● WHAT YOU HAVE TO DO: Return exactly the span of lines that opens with the line containing "BitMart US Prediction Markets are" and closes with the last line of the data, inclusive.

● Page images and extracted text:
_ _ _ _ _ _ _

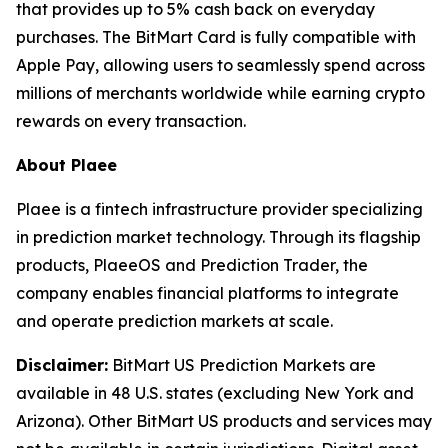
that provides up to 5% cash back on everyday
purchases. The BitMart Card is fully compatible with
Apple Pay, allowing users to seamlessly spend across
millions of merchants worldwide while earning crypto
rewards on every transaction.
About Plaee
Plaee is a fintech infrastructure provider specializing
in prediction market technology. Through its flagship
products, PlaeeOS and Prediction Trader, the
company enables financial platforms to integrate
and operate prediction markets at scale.
Disclaimer:
BitMart US Prediction Markets are
available in 48 U.S. states (excluding New York and
Arizona). Other BitMart US products and services may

_ _ _ _ _ _ _

● ANSWER SPACE:
BitMart US Prediction Markets are
available in 48 U.S. states (excluding New York and
Arizona). Other BitMart US products and services may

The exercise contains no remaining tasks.